* _DATA PROVIDED_:
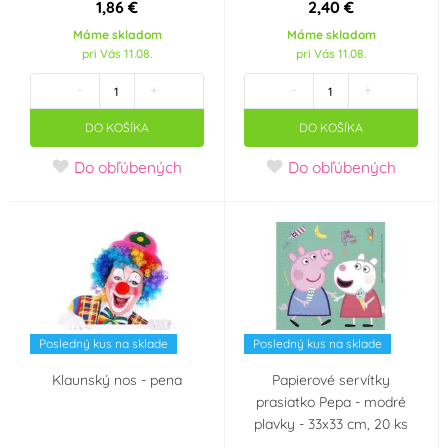
1,86 €
2,40 €
Máme skladom
Máme skladom
pri Vás 11.08.
pri Vás 11.08.
-
+
-
+
DO KOŠÍKA
DO KOŠÍKA
Do obľúbených
Do obľúbených
Posledný kus na sklade
Posledný kus na sklade
Klaunský nos - pena
Papierové servítky
prasiatko Pepa - modré
plavky - 33x33 cm, 20 ks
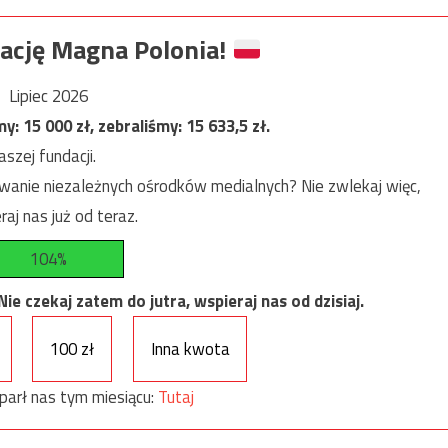
ację Magna Polonia!
Lipiec 2026
my:
15 000
zł, zebraliśmy:
15 633,5
zł.
szej fundacji.
anie niezależnych ośrodków medialnych? Nie zwlekaj więc,
raj nas już od teraz.
104%
e czekaj zatem do jutra, wspieraj nas od dzisiaj.
100 zł
Inna kwota
parł nas tym miesiącu:
Tutaj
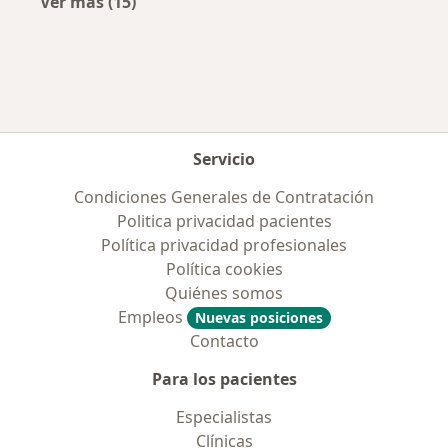
Ver más (15)
Más en esta categoría: Previsiones más popu
Servicio
Condiciones Generales de Contratación
Politica privacidad pacientes
Política privacidad profesionales
Política cookies
Quiénes somos
Empleos
Nuevas posiciones
Contacto
Para los pacientes
Especialistas
Clínicas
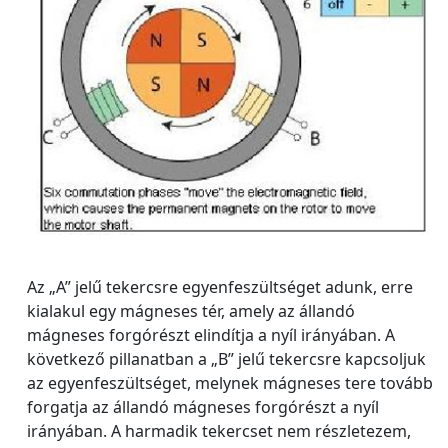
Az „A” jelű tekercsre egyenfeszültséget adunk, erre
kialakul egy mágneses tér, amely az állandó
mágneses forgórészt elindítja a nyíl irányában. A
következő pillanatban a „B” jelű tekercsre kapcsoljuk
az egyenfeszültséget, melynek mágneses tere tovább
forgatja az állandó mágneses forgórészt a nyíl
irányában. A harmadik tekercset nem részletezem,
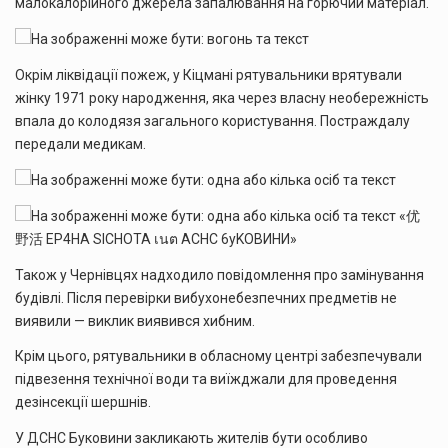
малокалорійного джерела запалювання на горючий матеріал.
Окрім ліквідації пожеж, у Кіцмані рятувальники врятували
жінку 1971 року народження, яка через власну необережність
впала до колодязя загального користування. Постраждалу
передали медикам.
Також у Чернівцях надходило повідомлення про замінування
будівлі. Після перевірки вибухонебезпечних предметів не
виявили — виклик виявився хибним.
Крім цього, рятувальники в обласному центрі забезпечували
підвезення технічної води та виїжджали для проведення
дезінсекції шершнів.
У ДСНС Буковини закликають жителів бути особливо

* _WRITTEN TASK_: Before you return the listing, strip out its pictures; all else must match exactly.

* _RESULT_:
1,86 €
2,40 €
Máme skladom
Máme skladom
pri Vás 11.08.
pri Vás 11.08.
-
+
-
+
DO KOŠÍKA
DO KOŠÍKA
Do obľúbených
Do obľúbených
Posledný kus na sklade
Posledný kus na sklade
Klaunský nos - pena
Papierové servítky
prasiatko Pepa - modré
plavky - 33x33 cm, 20 ks
ację Magna Polonia!
Lipiec 2026
my:
15 000
zł, zebraliśmy:
15 633,5
zł.
szej fundacji.
anie niezależnych ośrodków medialnych? Nie zwlekaj więc,
raj nas już od teraz.
104%
e czekaj zatem do jutra, wspieraj nas od dzisiaj.
100 zł
Inna kwota
parł nas tym miesiącu:
Tutaj
Ver más (15)
Más en esta categoría: Previsiones más popu
Servicio
Condiciones Generales de Contratación
Politica privacidad pacientes
Política privacidad profesionales
Política cookies
Quiénes somos
Empleos
Nuevas posiciones
Contacto
Para los pacientes
Especialistas
Clínicas
Az „A” jelű tekercsre egyenfeszültséget adunk, erre
kialakul egy mágneses tér, amely az állandó
mágneses forgórészt elindítja a nyíl irányában. A
következő pillanatban a „B” jelű tekercsre kapcsoljuk
az egyenfeszültséget, melynek mágneses tere tovább
forgatja az állandó mágneses forgórészt a nyíl
irányában. A harmadik tekercset nem részletezem,
малокалорійного джерела запалювання на горючий матеріал.
Окрім ліквідації пожеж, у Кіцмані рятувальники врятували
жінку 1971 року народження, яка через власну необережність
впала до колодязя загального користування. Постраждалу
передали медикам.
Також у Чернівцях надходило повідомлення про замінування
будівлі. Після перевірки вибухонебезпечних предметів не
виявили — виклик виявився хибним.
Крім цього, рятувальники в обласному центрі забезпечували
підвезення технічної води та виїжджали для проведення
дезінсекції шершнів.
У ДСНС Буковини закликають жителів бути особливо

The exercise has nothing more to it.